### Trecho do documento
•••••

Cerca de dois meses depois do acidente, Bárbara Timo passou a se sentir estranha nos treinos. Sem entender muito bem a razão, a judoca se achava cada vez mais fraca, sem intensidade e com dificuldade para algumas coisas que eram necessárias na rotina de esportista. Por causa disso, após algum tempo, ela optou por pedir um tempo longe das competições para o seu clube, o Benfica.
No período longe dos torneios, a judoca seguiu com todo o suporte e acompanhamento do clube. Em uma das séries de exames que fez descobriu o que era a causa de todos os sintomas que vinha sentindo nas semanas anteriores: uma anemia profunda.
“Nunca descuidei da minha alimentação em Portugal, mas já tive episódios de anemia na minha infância e pode ter alguma relação. O lado bom é que tudo que eu estava passando, da fraqueza, falta de intensidade e resistência, estavam me deixando em dúvida sobre o meu rendimento, a minha capacidade e me fizeram ter um momento de depressão. Descobrir que era por conta da anemia me fez achar o motivo e focar para recuperar”, afirmou.
LUTA FORA DOS TATAMES
Não bastasse o acidente no primeiro semestre e a questão médica que a deixou fora das competições por alguns meses, Bárbara Timo ainda tinha um adversário maior para enfrentar em 2022.

•••••

### Material
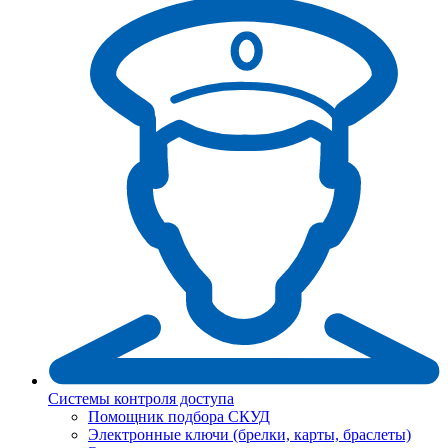
Системы контроля доступа
Помощник подбора СКУД
Электронные ключи (брелки, карты, браслеты)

•••••

### Problema 1
Edite a parte do texto sobre Bárbara Timo que começa com as palavras "Cerca de dois" e termina com "uma anemia profunda.", trocando "judoca" por "atleta".
### Problema 2
Segundo o texto sobre Bárbara Timo, que problema de saúde os exames revelaram como causa dos sintomas?
### Problema 3
Prossiga o texto sobre a judoca Bárbara Timo a partir do ponto em que ele termina.

### Resultado 1
Cerca de dois meses depois do acidente, Bárbara Timo passou a se sentir estranha nos treinos. Sem entender muito bem a razão, a atleta se achava cada vez mais fraca, sem intensidade e com dificuldade para algumas coisas que eram necessárias na rotina de esportista. Por causa disso, após algum tempo, ela optou por pedir um tempo longe das competições para o seu clube, o Benfica.
No período longe dos torneios, a atleta seguiu com todo o suporte e acompanhamento do clube. Em uma das séries de exames que fez descobriu o que era a causa de todos os sintomas que vinha sentindo nas semanas anteriores: uma anemia profunda.

### Resultado 2
Uma anemia profunda.

### Resultado 3
No começo de outubro, ela foi um dos seis atletas da seleção portuguesa de judô que escreveram uma carta pedindo a saída do presidente da Federação Portuguesa da modalidade. A razão do pedido foi, entre outros motivos, a falta de compreensão, flexibilidade e sensibilidade por parte do presidente, que resultou em um “clima insustentável e tóxico”.
Por causa disso, Bárbara Timo se tornou o rosto do movimento dos atletas e passou a falar abertamente sobre o movimento. “A gente apenas tentou mostrar o que estava acontecendo e o que a gente não concordava. Apenas isso. Buscamos dialogar e não foi possível, em um primeiro momento. Por conta disso, optamos pela carta e ela ganhou a proporção que teve. A maior parte das pessoas nos apoiou, mas teve uma pequena parcela de pessoas que criticou duramente, principalmente pelo fato de eu ser naturalizada. Acho que o momento que eu passei e a minha preocupação com a saúde mental me fez abrir mais os olhos e buscar uma solução”, afirmou.
Recentemente, Jorge Fernandes, então presidente da Federação Portuguesa de Judô, foi julgado pelos delegados da entidade em assembleia geral e acabou destituído do cargo por 45 votos a 0.
CHAVE DE BRONZE
Mesmo com os altos e baixos do ano, Bárbara Timo chegou para mais um Mundial de Judô como uma das candidatas ao pódio na categoria até 63kg. Sabendo que, nesta edição, a dedicação, concentração e raça em cada uma das lutas seria ainda mais necessária, a atleta não fez feio. Com cinco vitórias em seis lutas, perdendo apenas a semifinal para a japonesa Horikawa Megumi, Timo ficou com a medalha de bronze.
A conquista foi a segunda em um Mundial na carreira de Bárbara como judoca de Portugal. Com o bronze, Timo entrou para um seleto grupo do judô português com mais de uma medalha em competições deste tipo. Além dela, Telma Monteiro conquistou o pódio em cinco oportunidades, com quatro ouros e duas pratas, e Jorge Fonseca foi medalhista em duas vezes, com dois ouros.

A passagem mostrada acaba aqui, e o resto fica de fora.